Je ne suis pas exclusive. Je ne mets pas forcément d'étiquettes sur mes relations. Je suis anarchiste relationnelle...

Bien sûr, ce sont mes mots, ceux qui me correspondent actuellement. Comme l'ont dit d'autres intervenants, à toi de trouver les tiens.

Je te rassure, on finit par trouver la manière qui nous convient pour s'y prendre.
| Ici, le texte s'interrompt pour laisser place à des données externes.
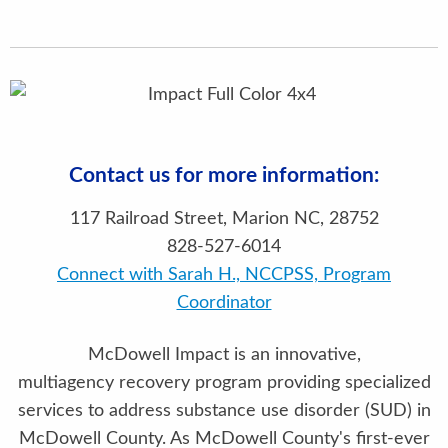
Contact us for more information:
117 Railroad Street, Marion NC, 28752
828-527-6014
Connect with Sarah H., NCCPSS, Program
Coordinator
McDowell Impact is an innovative,
multiagency recovery program providing specialized
services to address substance use disorder (SUD) in
McDowell County. As McDowell County's first-ever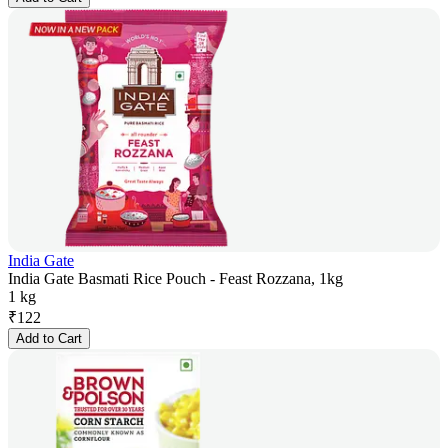
India Gate
India Gate Basmati Rice Pouch - Feast Rozzana, 1kg
1 kg
₹
122
Add to Cart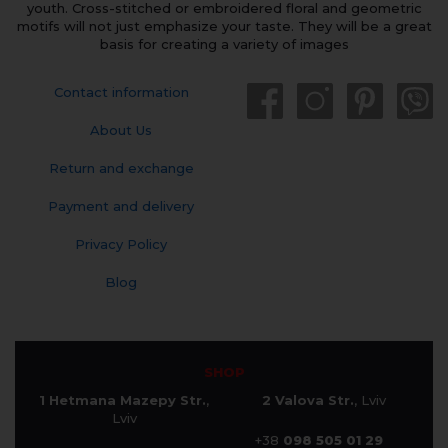
youth. Cross-stitched or embroidered floral and geometric
motifs will not just emphasize your taste. They will be a great
basis for creating a variety of images
Contact information
About Us
Return and exchange
Payment and delivery
Privacy Policy
Blog
SHOP
1 Hetmana Mazepy Str.
,
2 Valova Str.
, Lviv
Lviv
+38
098 505 01 29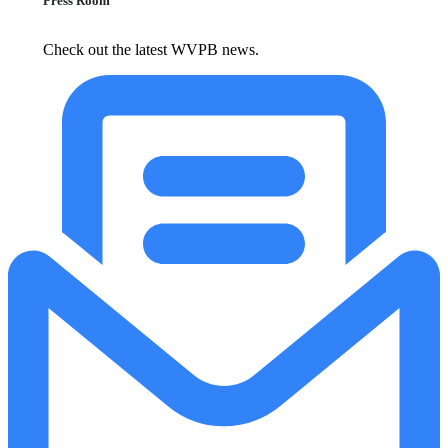
Press Room
Check out the latest WVPB news.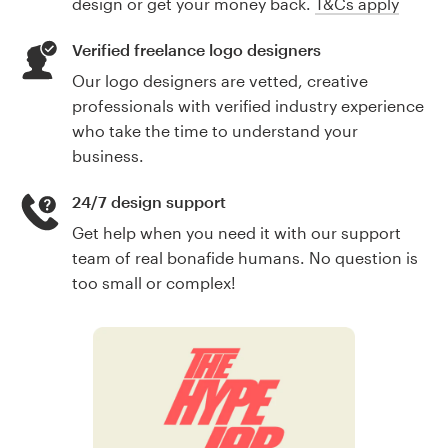
design or get your money back.
T&Cs apply
Verified freelance logo designers
Our logo designers are vetted, creative
professionals with verified industry experience
who take the time to understand your
business.
24/7 design support
Get help when you need it with our support
team of real bonafide humans. No question is
too small or complex!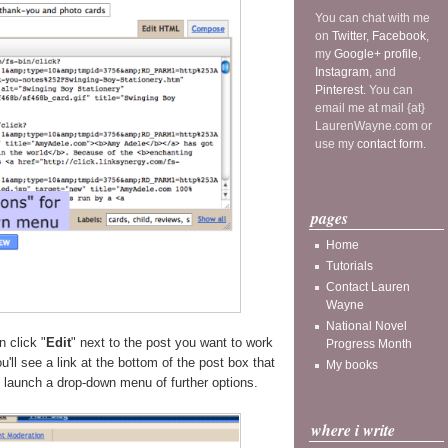
You can chat with me
on
Twitter
,
Facebook
,
my
Google+ profile
,
Instagram
, and
Pinterest
. You can
email me at mail {at}
LaurenWayne.com or
use my
contact form
.
pages
Home
Tutorials
Contact Lauren
Wayne
National Novel
n click "
Edit
" next to the post you want to work
Progress Month
'll see a link at the bottom of the post box that
My books
o launch a drop-down menu of further options.
where i write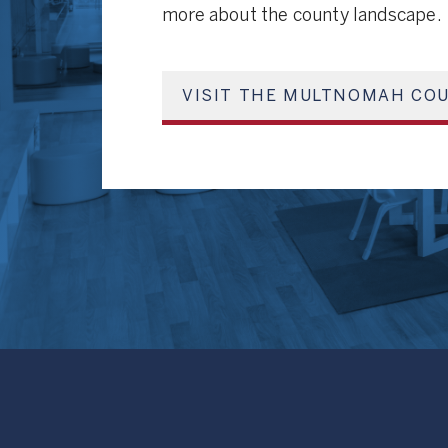
more about the county landscape.
VISIT THE MULTNOMAH COU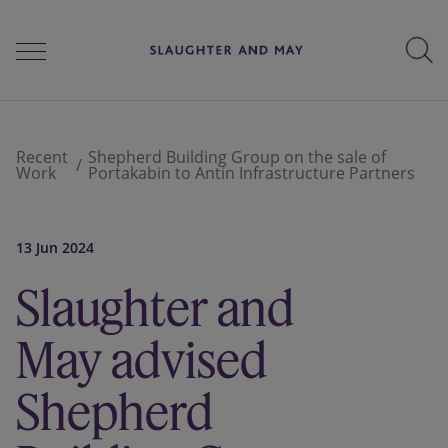
People
Recent
Shepherd Building Group on the sale of
Work
Portakabin to Antin Infrastructure Partners
Services
13 Jun 2024
Slaughter and
Perspectives
May advised
Careers
Shepherd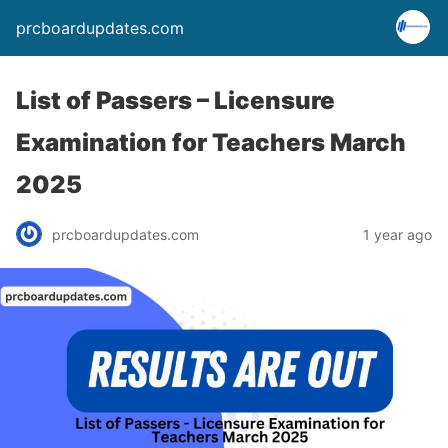
prcboardupdates.com
List of Passers – Licensure
Examination for Teachers March
2025
prcboardupdates.com
1 year ago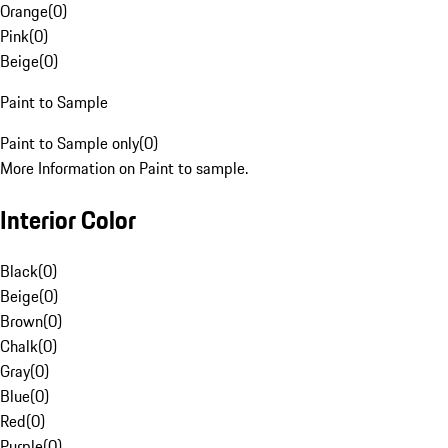
Orange
(
0
)
Pink
(
0
)
Beige
(
0
)
Paint to Sample
Paint to Sample only
(
0
)
More Information on Paint to sample.
Interior Color
Black
(
0
)
Beige
(
0
)
Brown
(
0
)
Chalk
(
0
)
Gray
(
0
)
Blue
(
0
)
Red
(
0
)
Purple
(
0
)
J'avais posté un sujet connexe il y a quelques années :

/discussion/-ci-/Quels-mots-pour-se-declarer-poly/

J'ai beaucoup évolué depuis, je ne me prends plus la tête, lorsque j'en ai besoin, je trouve les mots.

Je noterais deux choses :

1) lorsque je "ne le sens pas", je n'expose pas outre mesure ma vie privée ; par exemple récemment avec un groupe de personnes plus ou moins proches, avec qui je m'entends très bien et partage des activités (strictement amicales donc, parce que sinon ils seraient au courant) ; quand quelqu'un a fait remarquer en rigolant (à moitié ?) "Hé, untel danse avec une fille, heureusement pour lui que sa copine n'est pas là pour voir ça !" ; il y a eu suffisamment de plaisanteries sur l'interprétation que la copine de untel pourrait faire de la situation, que je me suis presque posée la question de sortir une remarque sur l'existence du polyamour (pas forcément avec ce mot-là) ; et puis je n'ai pas senti de "terrain favorable", alors je me suis tue (au passage, untel ainsi qu'une autre personne du groupe - qui sont exclusifs - connaissent ma façon de vivre, mais pas les autres, ceux qui faisaient les plaisanteries) ;

2) il peut arriver que quelqu'un ne comprenne pas tout de suite, "occulte" l'information : il n'est peut-être pas prêt à l'entendre, alors je n'insiste pas (enfin, la première fois que ça m'est arrivé, d'ailleurs avec l'une des deux personnes citées plus haut, une personne très sage - que je remercie :) - m'a conseillé de ne pas insister, conseil que j'ai suivi...et en saisissant l'occasion suivante de faire comprendre ma situation, quelques mois plus tard, j'ai pu en parler ; nous sommes assez proches aujourd'hui et je suis contente que cette personne me connaisse telle que je suis).